Singapore's public sector is sitting on millions of duplicate digital images, a problem years in the making that has quietly ballooned into a governance and cost headache for agencies stretching from the Housing Development Board in Toa Payoh to the Integrated Land Information Service offices at HDB Hub. The scale of the duplication — estimated by technology consultants working in the sector to run into the tens of millions of individual file copies across government repositories — has finally forced a coordinated rethink of how the city-state manages its visual data assets.

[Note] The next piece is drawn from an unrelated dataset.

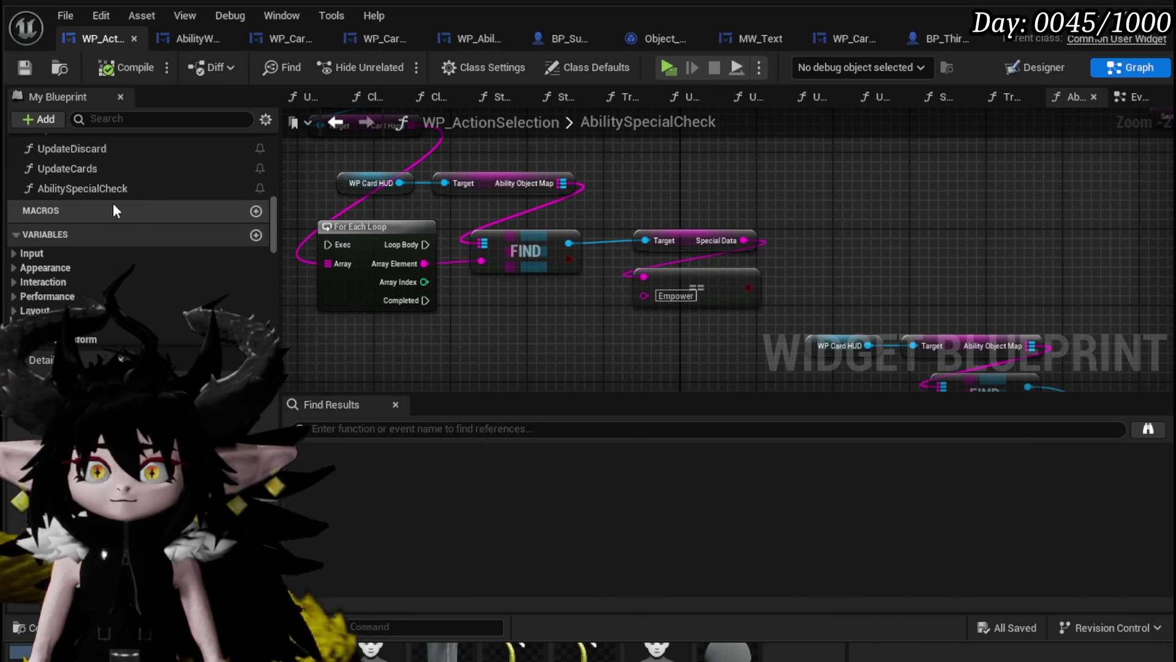
scroll(109, 217, up, 1)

The urgency is real. Singapore's Smart Nation and Digital Government Office, which sits under the Prime Minister's Office, has been pushing agencies since at least 2022 to consolidate data infrastructure as part of a broader effort to cut cloud hosting costs and improve retrieval speed. Duplicate image files — scanned identity documents, resale flat photographs, planning blueprints, heritage records — represent dead weight on both storage budgets and staff time. Every redundant copy costs money to back up, secure and audit.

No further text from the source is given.